As an initiative to reach potential border crossers in their countries of origin, Border Patrol circulates flyers telling of the true risk of death in the southern deserts of the U.S. The two-fold flyers also tell migrants about rescue beacons, referring to them as “La luz azul de vida” – The blue light of life.
“Most people have no idea what the true distances are,” Hernandez said. “So we do that to bring awareness to the rescue beacon itself, and also to the dangers the desert poses.”
“The more agents on the ground I take for other efforts, like the Central American influx, it does take away from those rescue operations,” Hernandez said. “Our humanitarian efforts are definitely being addressed, but the size of the impact on other operations definitely is noticeable.”
Although Hernandez thinks Border Patrol provides the best humanitarian response with available resources, Jackson of No More Deaths said it underscores the agency’s inadequacy to aid migrants at risk of dying in the desert.
“By their own admission, Border Patrol clearly states that they are inadequately equipped, they are inept at providing appropriate medical responses to vulnerable populations. Anyone who’s been walking in the desert is compromised,” she said.
A history of friction
The tensions between Border Patrol and No More Deaths aren’t limited to arguing about rescue beacons.
In January 2018, No More Deaths released a report alleging that Border Patrol agents destroyed humanitarian aid left in the desert from 2010 to 2017. The report included several videos of the reported vandalism.
One video shows green-uniformed agents kicking over water jugs aligned neatly in a row. Another shows an agent dumping water onto the ground.
Border Patrol claims these were strictly isolated incidents.
“Several years ago,” Hernandez said, “we had some agents caught on film doing something that we wish they hadn’t done, which is destroying or moving some water jugs in the desert. Agents have been instructed since that point that we are not to touch anything in the desert. If somebody sees something or an agent doing something they’re not supposed to, they’re welcome to call the United States Border Patrol and address that with us.”
Given the extensiveness of the abuse documentation report No More Deaths released, the group doesn’t believe these were one-time occurrences.
“The idea that it’s a few rogue agents does not line up with the massive scale of destruction of humanitarian aid supplies,” Jackson said.
Hours after the videos were released in January 2018, Border Patrol arrested Scott Warren, the No More Deaths volunteer and ASU instructor, while conducting surveillance on a building near Ajo where No More Deaths conducts humanitarian work. They also arrested two undocumented immigrants who were with Warren.
Warren is charged with felony harboring and conspiracy, as well as separate misdemeanor charges stemming from his volunteer work on Cabeza Prieta.

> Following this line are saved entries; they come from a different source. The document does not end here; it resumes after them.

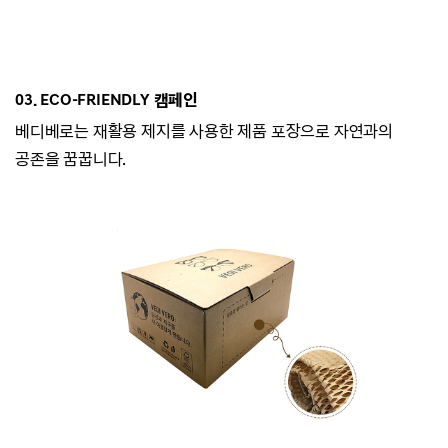
03. ECO-
FRIENDLY 캠페인
베디베로는
재활용 제지를 사용한 제품 포장으로 자연과의
공존을 꿈꿉니다.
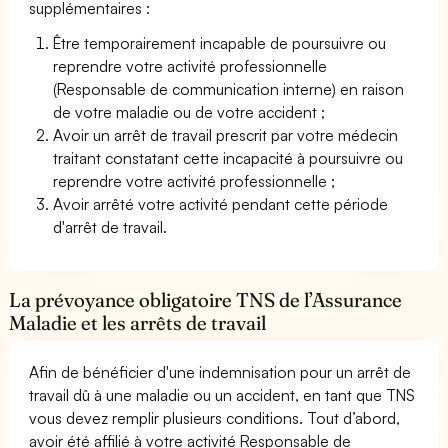
supplémentaires :
Être temporairement incapable de poursuivre ou
reprendre votre activité professionnelle
(Responsable de communication interne) en raison
de votre maladie ou de votre accident ;
Avoir un arrêt de travail prescrit par votre médecin
traitant constatant cette incapacité à poursuivre ou
reprendre votre activité professionnelle ;
Avoir arrêté votre activité pendant cette période
d'arrêt de travail.
La prévoyance obligatoire TNS de l’Assurance
Maladie et les arrêts de travail
Afin de bénéficier d'une indemnisation pour un arrêt de
travail dû à une maladie ou un accident, en tant que TNS
vous devez remplir plusieurs conditions. Tout d’abord,
avoir été affilié à votre activité Responsable de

Jackson said Warren’s attorneys have won a motion asserting that if the prosecution uses rescue beacons in their argument, they must provide the appropriate data to show the beacons are effective.
“If there is data to prove then we’ll find out. If there’s not, then they can’t use that as an argument because it’s based on nothing,” she said.

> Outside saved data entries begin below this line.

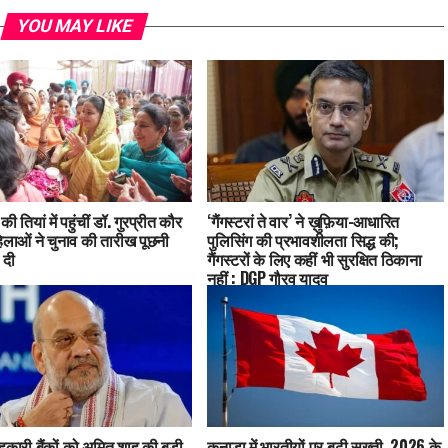
YOU MAY LIKE
की तियां में पहुंचीं डॉ. गुरप्रीत कौर
‘गैंगस्टरां ते वार’ ने ख़ुफ़िया-आधारित
िलाओं ने चुनाव की तारीख पूछनी
पुलिसिंग की प्रभावशीलता सिद्ध की;
 दी
गैंगस्टरों के लिए कहीं भी सुरक्षित ठिकाना
नहीं : DGP गौरव यादव
कारी बैंकों को अमित शाह की बड़ी
कनाडा में भारतीयों पर बढ़ी सख्ती, 2026 के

No More Deaths says it won’t abandon humanitarian efforts despite the charges against its volunteers.
“We’re not stopping our work just because the government is trying to criminalize us,” Jackson said. “The need for humanitarian aid along the U.S.-Mexico border is massive, we are but one of many organizations that are trying to respond to that. While many, many people have died on these land jurisdictions this winter, many more people are probably going to die this summer. So we’re preparing for a really hot summer in an area that we have even less access to because of these cases.”